▶ **Work instruction**
Should an entry include a picture, omit the picture and still repeat everything else exactly.

▶ **Data for this task**

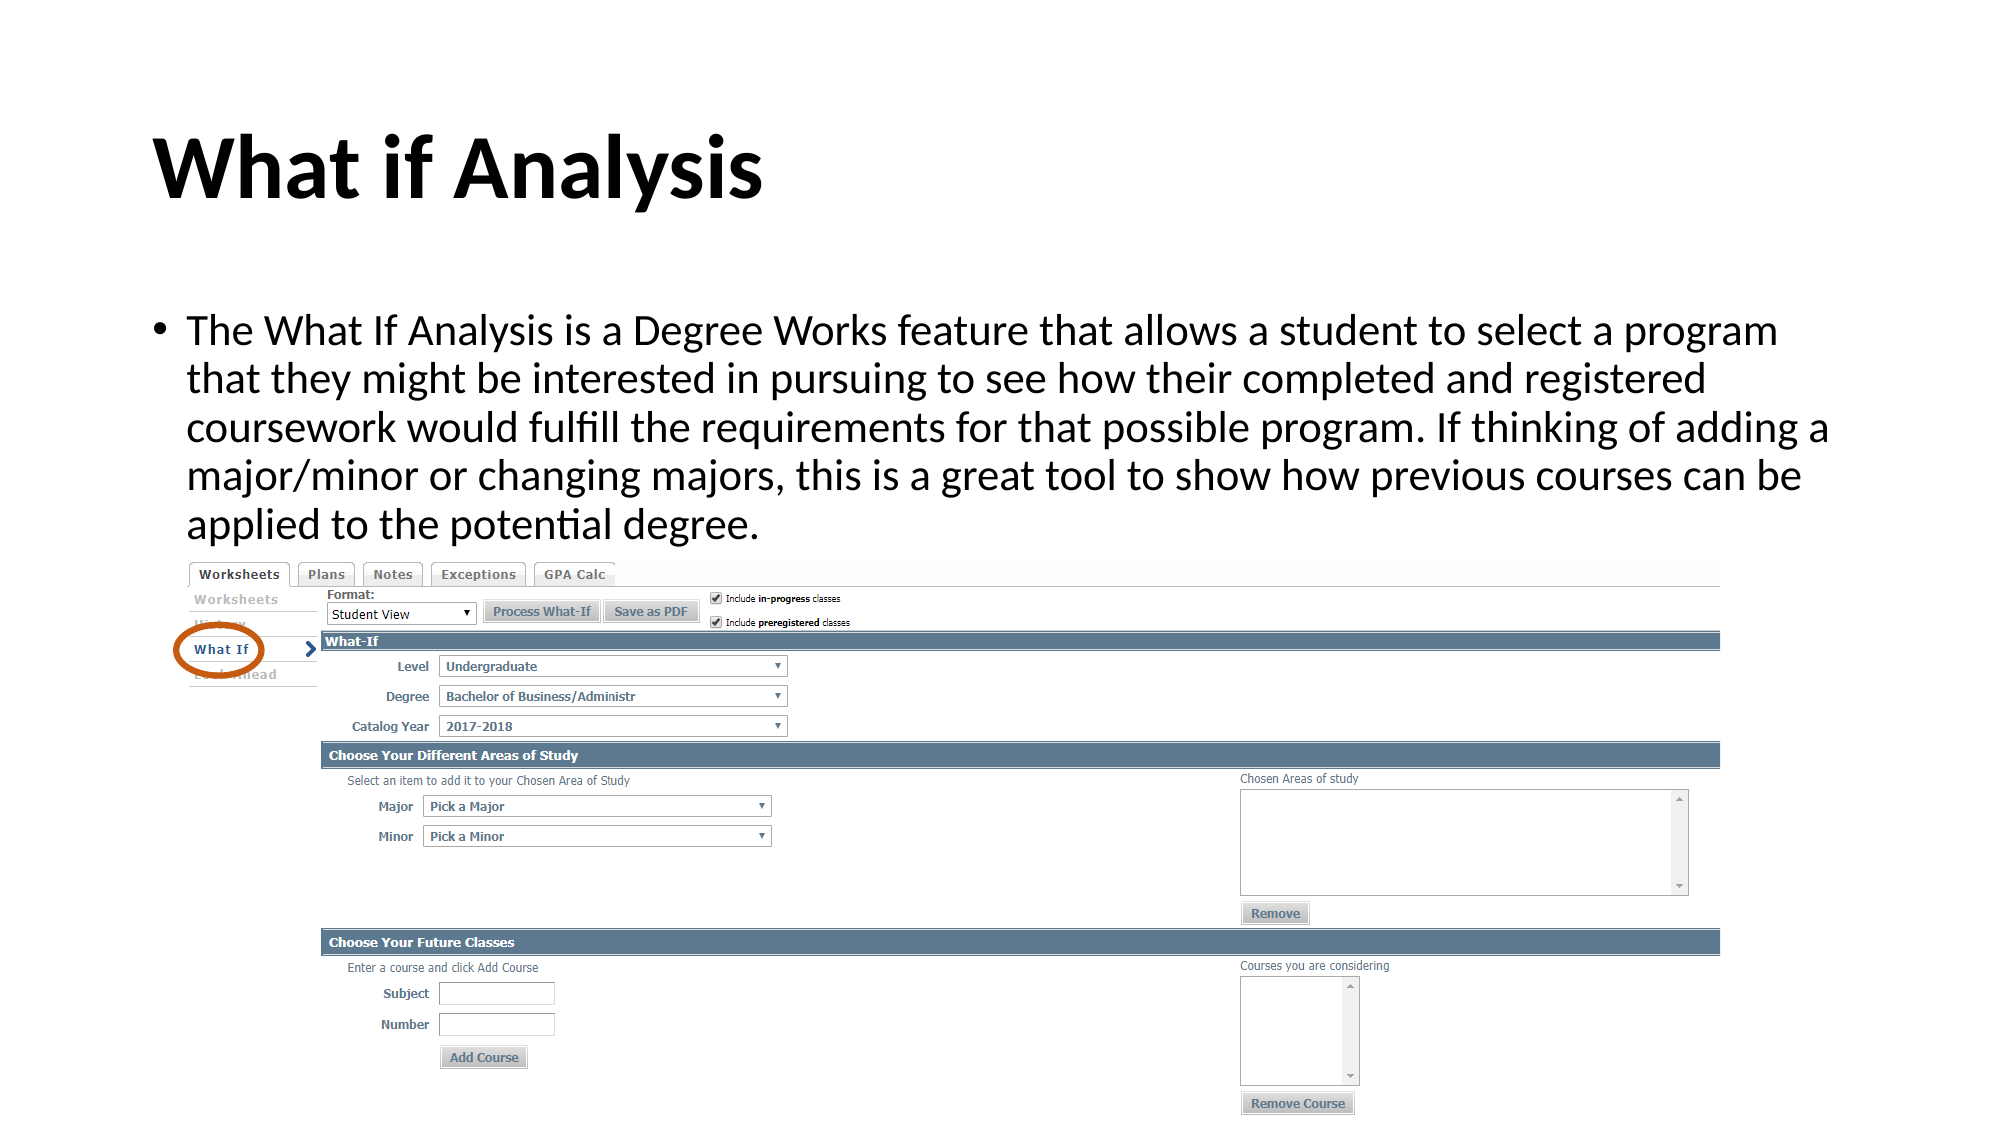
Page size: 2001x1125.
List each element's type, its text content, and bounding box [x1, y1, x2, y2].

list The What If Analysis is a Degree Works feature that allows a student to select a program that they might be interested in pursuing to see how their completed and registered coursework would fulfill the requirements for that possible program. If thinking of adding a major/minor or changing majors, this is a great tool to show how previous courses can be applied to the potential degree. [137, 299, 1863, 559]
text_box [175, 632, 186, 668]
picture [186, 558, 1721, 1125]
title What if Analysis [137, 59, 1863, 278]
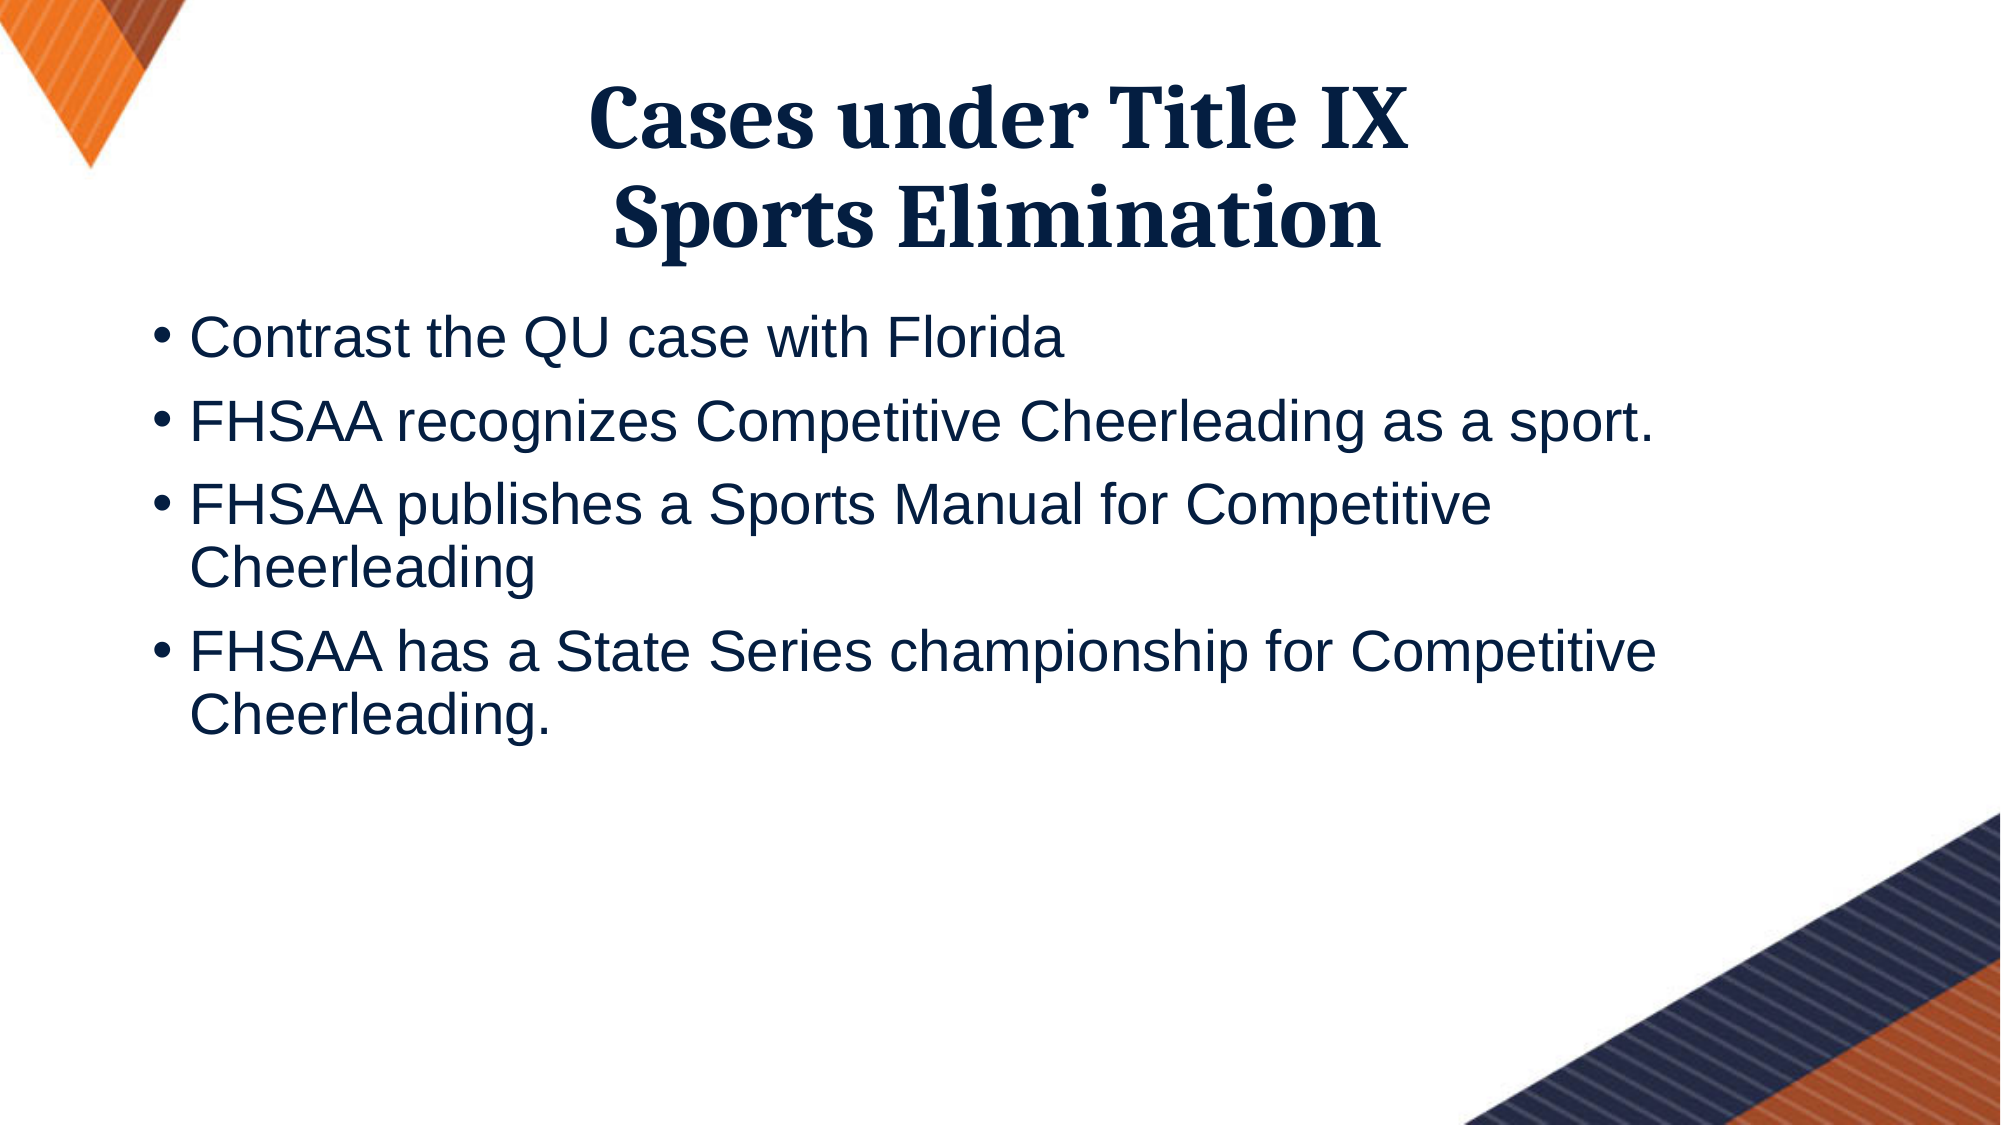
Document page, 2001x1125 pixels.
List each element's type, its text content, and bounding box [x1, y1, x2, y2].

list Contrast the QU case with Florida FHSAA recognizes Competitive Cheerleading as a sport. FHSAA publishes a Sports Manual for Competitive Cheerleading FHSAA has a State Series championship for Competitive Cheerleading. [137, 299, 1863, 1014]
picture [0, 0, 2001, 1125]
title Cases under Title IX Sports Elimination [137, 59, 1863, 278]
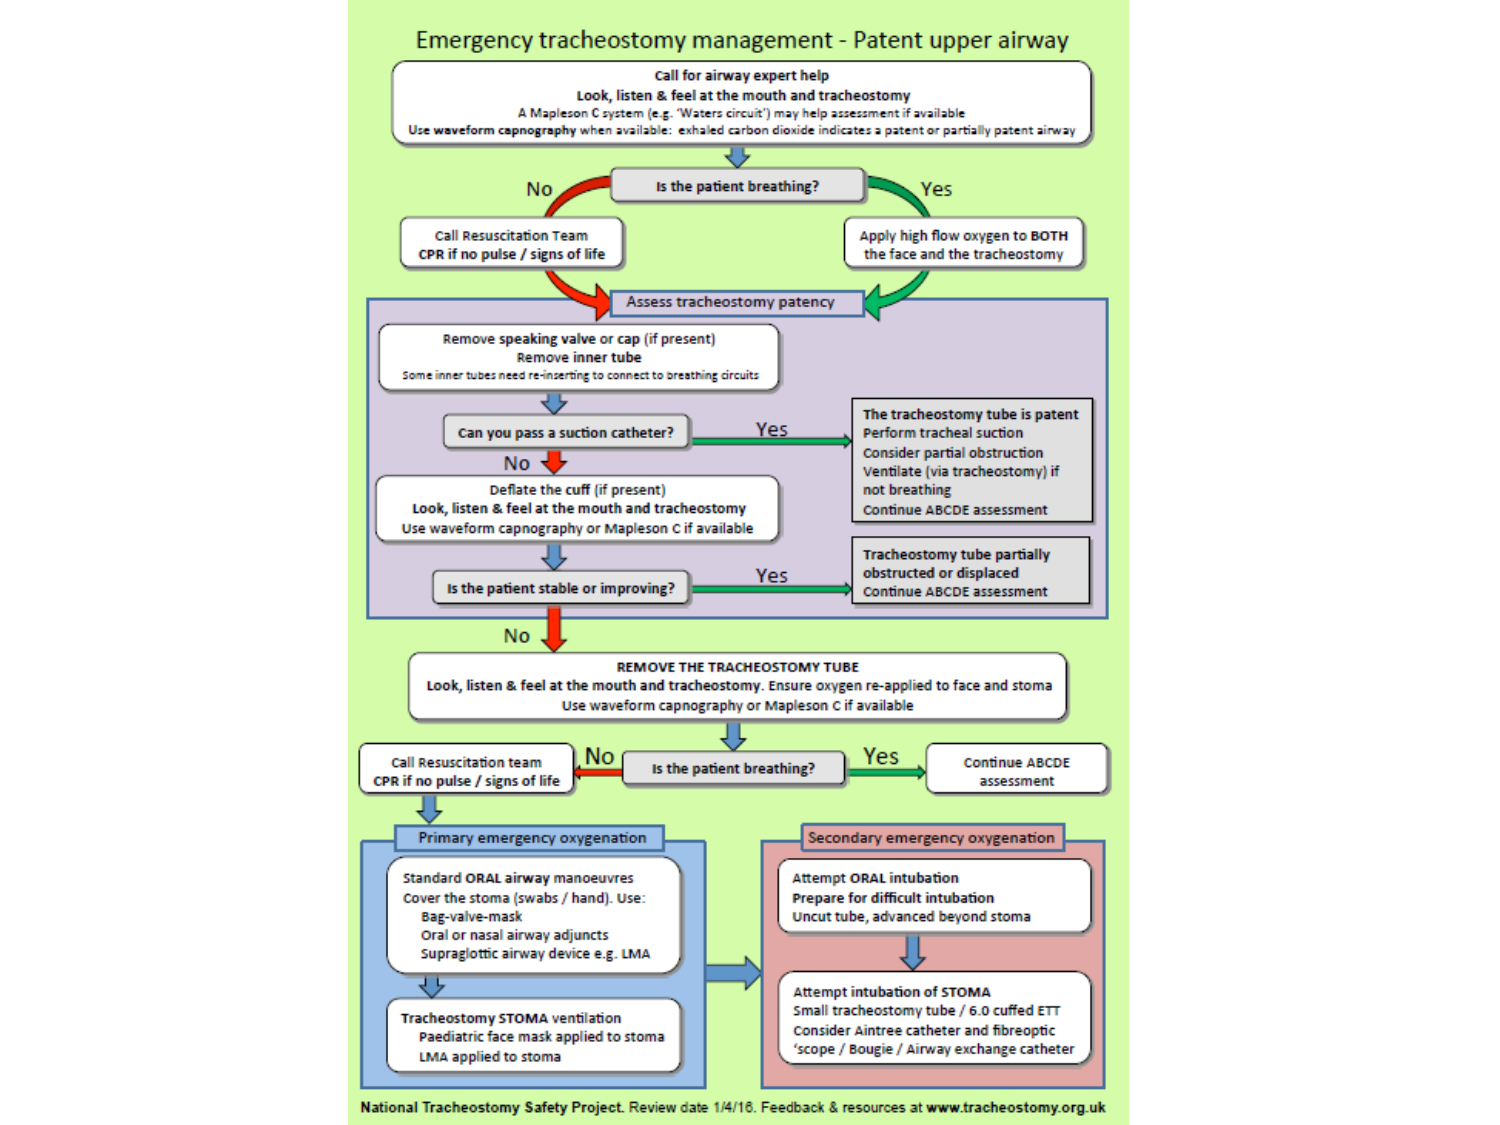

▶ **Result of this task**
Page size: 2001x1125.
List each element's type, its text content, and bounding box [x1, y1, x2, y2].

list The What If Analysis is a Degree Works feature that allows a student to select a program that they might be interested in pursuing to see how their completed and registered coursework would fulfill the requirements for that possible program. If thinking of adding a major/minor or changing majors, this is a great tool to show how previous courses can be applied to the potential degree. [137, 299, 1863, 559]
text_box [175, 632, 186, 668]
picture [186, 558, 1721, 1125]
title What if Analysis [137, 59, 1863, 278]
Document page, 2001x1125 pixels.
List each element's type, its text content, and bounding box [x1, y1, x2, y2].

list Contrast the QU case with Florida FHSAA recognizes Competitive Cheerleading as a sport. FHSAA publishes a Sports Manual for Competitive Cheerleading FHSAA has a State Series championship for Competitive Cheerleading. [137, 299, 1863, 1014]
picture [0, 0, 2001, 1125]
title Cases under Title IX Sports Elimination [137, 59, 1863, 278]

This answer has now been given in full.